American Association for Aerosol Research - Abstract Submission

AAAR 39th Annual Conference
October 18 - October 22, 2021

Virtual Conference

Abstract View


Scattering-Constrained Coarse Mode Retrieval (SCMR) of Sea Spray Aerosol Concentration using a Submicron Particle Sizer and 3-Wavelength Integrating Nephelometer

Jeramy Dedrick, LYNN RUSSELL, Georges Saliba, Dan Lubin, Scripps Institution of Oceanography

     Abstract Number: 616
     Working Group: Remote and Regional Atmospheric Aerosol

Abstract
Improved quantification of sea spray aerosol concentration and size is important for assessing natural aerosol effects on clouds and climate.

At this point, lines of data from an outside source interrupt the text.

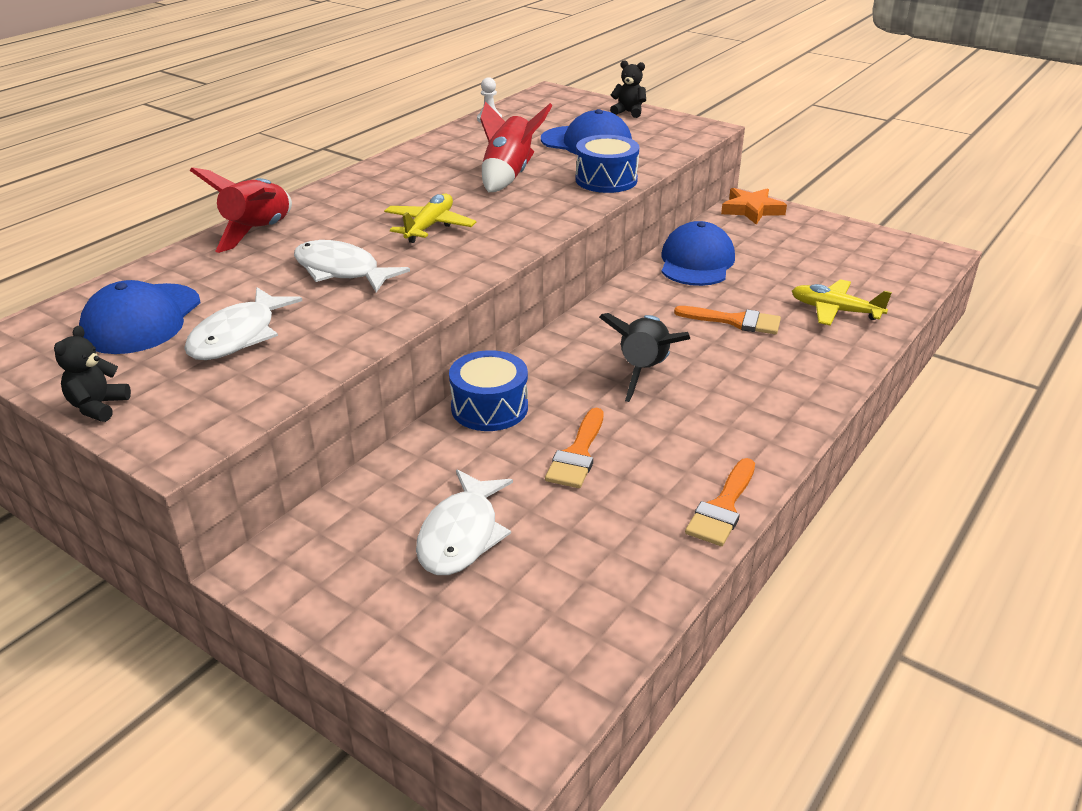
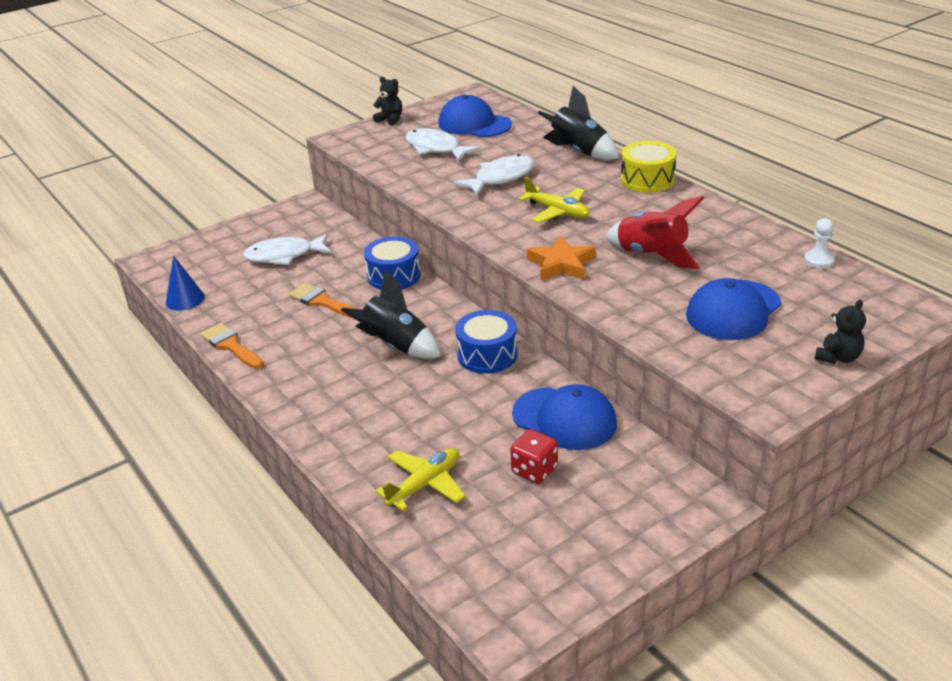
camera: 110 degrees right, 0 degrees up
red rocket [189,167,292,253] -> black rocket [538,86,619,160]
white fish [416,470,513,575] -> white fish turned 45 degrees counterclockwise [243,234,331,265]
blue drum [575,135,639,193] -> blue drum moved to [455,310,518,374]
orange brush [674,306,781,334] -> none
orange star [721,188,787,225] -> orange star moved to [527,235,596,280]
none -> blue cone [166,256,205,311]
none -> red dice [510,429,558,484]
none -> yellow drum [621,141,677,193]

We present a new method to retrieve size-resolved coarse mode aerosol, namely sea spray, by combining measurements from a submicron particle sizer and 3-wavelength integrating nephelometer: Scattering-Constrained Coarse Mode Retrieval (SCMR). SCMR is based on the correlated relationship of supermicron scattering to sea spray mass during clean marine conditions. Three-wavelength scattering error derived from comparisons of nephelometer measurements to Mie theory-simulations provides a family of coarse mode size distributions that can be used to identify a unique solution of lowest residual to the large accumulation mode measured by the submicron mass size distribution. Applying SCMR to measurements from the Department of Energy Atmospheric Radiation Measurement (ARM) Layered Atlantic Smoke Interactions with Clouds (LASIC) campaign at Ascension Island demonstrates successful retrieval for approximately 65% of clean marine periods. Minimal fit residuals occur most frequently when total particle concentrations are low and the supermicron scattering fraction is high. Retrieval performance was reduced in seasons with small supermicron scattering fractions and high wind speeds that may impact the sample inlet 50% cutoff diameter. Comparison of SCMR to a previously developed primary marine aerosol fitting algorithm applied to LASIC size distributions yielded similar mode fitting parameters (size and width) at a comparable success rate. SCMR provides the opportunity for investigators to make effective estimates of sea spray aerosol concentrations across sub- and supermicron size regimes during clean marine conditions.